======== Data provided ========

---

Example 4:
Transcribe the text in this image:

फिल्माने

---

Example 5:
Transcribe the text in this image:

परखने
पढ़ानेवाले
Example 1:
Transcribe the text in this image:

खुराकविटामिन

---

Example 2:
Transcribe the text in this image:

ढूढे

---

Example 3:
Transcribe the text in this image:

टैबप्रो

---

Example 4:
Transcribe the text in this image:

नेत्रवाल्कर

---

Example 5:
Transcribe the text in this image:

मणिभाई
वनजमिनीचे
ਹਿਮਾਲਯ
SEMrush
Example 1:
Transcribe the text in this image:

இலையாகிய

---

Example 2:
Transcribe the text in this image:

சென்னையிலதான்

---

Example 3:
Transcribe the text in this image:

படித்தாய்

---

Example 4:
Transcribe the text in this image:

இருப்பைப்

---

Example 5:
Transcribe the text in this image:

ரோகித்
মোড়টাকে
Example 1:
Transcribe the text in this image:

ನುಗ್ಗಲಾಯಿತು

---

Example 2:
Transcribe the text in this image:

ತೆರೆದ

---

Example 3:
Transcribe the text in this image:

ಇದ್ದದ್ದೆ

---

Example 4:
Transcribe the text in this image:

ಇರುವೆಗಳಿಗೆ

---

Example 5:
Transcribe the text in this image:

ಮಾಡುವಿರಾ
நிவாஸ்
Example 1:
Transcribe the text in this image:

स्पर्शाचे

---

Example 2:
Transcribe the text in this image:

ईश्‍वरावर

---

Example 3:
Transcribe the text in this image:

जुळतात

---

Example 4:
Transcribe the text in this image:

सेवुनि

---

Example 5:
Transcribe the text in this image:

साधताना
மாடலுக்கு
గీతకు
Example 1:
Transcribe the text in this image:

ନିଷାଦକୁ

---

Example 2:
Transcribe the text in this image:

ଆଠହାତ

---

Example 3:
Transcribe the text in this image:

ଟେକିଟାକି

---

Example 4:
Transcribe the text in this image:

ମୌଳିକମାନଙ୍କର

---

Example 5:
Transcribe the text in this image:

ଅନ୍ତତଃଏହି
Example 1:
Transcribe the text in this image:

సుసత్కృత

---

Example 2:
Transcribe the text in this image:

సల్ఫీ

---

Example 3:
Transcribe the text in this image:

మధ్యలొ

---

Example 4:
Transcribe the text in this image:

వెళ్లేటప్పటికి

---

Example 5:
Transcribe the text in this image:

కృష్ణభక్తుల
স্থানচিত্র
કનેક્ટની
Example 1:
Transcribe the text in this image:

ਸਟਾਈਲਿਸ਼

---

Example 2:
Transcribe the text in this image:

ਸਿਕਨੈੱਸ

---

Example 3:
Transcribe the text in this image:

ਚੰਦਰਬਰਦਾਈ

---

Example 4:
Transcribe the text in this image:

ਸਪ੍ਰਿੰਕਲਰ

========

Your instructions
Would it be possible to reproduce all the entries exactly as they appear above?

Exercise answer
---

Example 4:
Transcribe the text in this image:

फिल्माने

---

Example 5:
Transcribe the text in this image:

परखने
पढ़ानेवाले
Example 1:
Transcribe the text in this image:

खुराकविटामिन

---

Example 2:
Transcribe the text in this image:

ढूढे

---

Example 3:
Transcribe the text in this image:

टैबप्रो

---

Example 4:
Transcribe the text in this image:

नेत्रवाल्कर

---

Example 5:
Transcribe the text in this image:

मणिभाई
वनजमिनीचे
ਹਿਮਾਲਯ
SEMrush
Example 1:
Transcribe the text in this image:

இலையாகிய

---

Example 2:
Transcribe the text in this image:

சென்னையிலதான்

---

Example 3:
Transcribe the text in this image:

படித்தாய்

---

Example 4:
Transcribe the text in this image:

இருப்பைப்

---

Example 5:
Transcribe the text in this image:

ரோகித்
মোড়টাকে
Example 1:
Transcribe the text in this image:

ನುಗ್ಗಲಾಯಿತು

---

Example 2:
Transcribe the text in this image:

ತೆರೆದ

---

Example 3:
Transcribe the text in this image:

ಇದ್ದದ್ದೆ

---

Example 4:
Transcribe the text in this image:

ಇರುವೆಗಳಿಗೆ

---

Example 5:
Transcribe the text in this image:

ಮಾಡುವಿರಾ
நிவாஸ்
Example 1:
Transcribe the text in this image:

स्पर्शाचे

---

Example 2:
Transcribe the text in this image:

ईश्‍वरावर

---

Example 3:
Transcribe the text in this image:

जुळतात

---

Example 4:
Transcribe the text in this image:

सेवुनि

---

Example 5:
Transcribe the text in this image:

साधताना
மாடலுக்கு
గీతకు
Example 1:
Transcribe the text in this image:

ନିଷାଦକୁ

---

Example 2:
Transcribe the text in this image:

ଆଠହାତ

---

Example 3:
Transcribe the text in this image:

ଟେକିଟାକି

---

Example 4:
Transcribe the text in this image:

ମୌଳିକମାନଙ୍କର

---

Example 5:
Transcribe the text in this image:

ଅନ୍ତତଃଏହି
Example 1:
Transcribe the text in this image:

సుసత్కృత

---

Example 2:
Transcribe the text in this image:

సల్ఫీ

---

Example 3:
Transcribe the text in this image:

మధ్యలొ

---

Example 4:
Transcribe the text in this image:

వెళ్లేటప్పటికి

---

Example 5:
Transcribe the text in this image:

కృష్ణభక్తుల
স্থানচিত্র
કનેક્ટની
Example 1:
Transcribe the text in this image:

ਸਟਾਈਲਿਸ਼

---

Example 2:
Transcribe the text in this image:

ਸਿਕਨੈੱਸ

---

Example 3:
Transcribe the text in this image:

ਚੰਦਰਬਰਦਾਈ

---

Example 4:
Transcribe the text in this image:

ਸਪ੍ਰਿੰਕਲਰ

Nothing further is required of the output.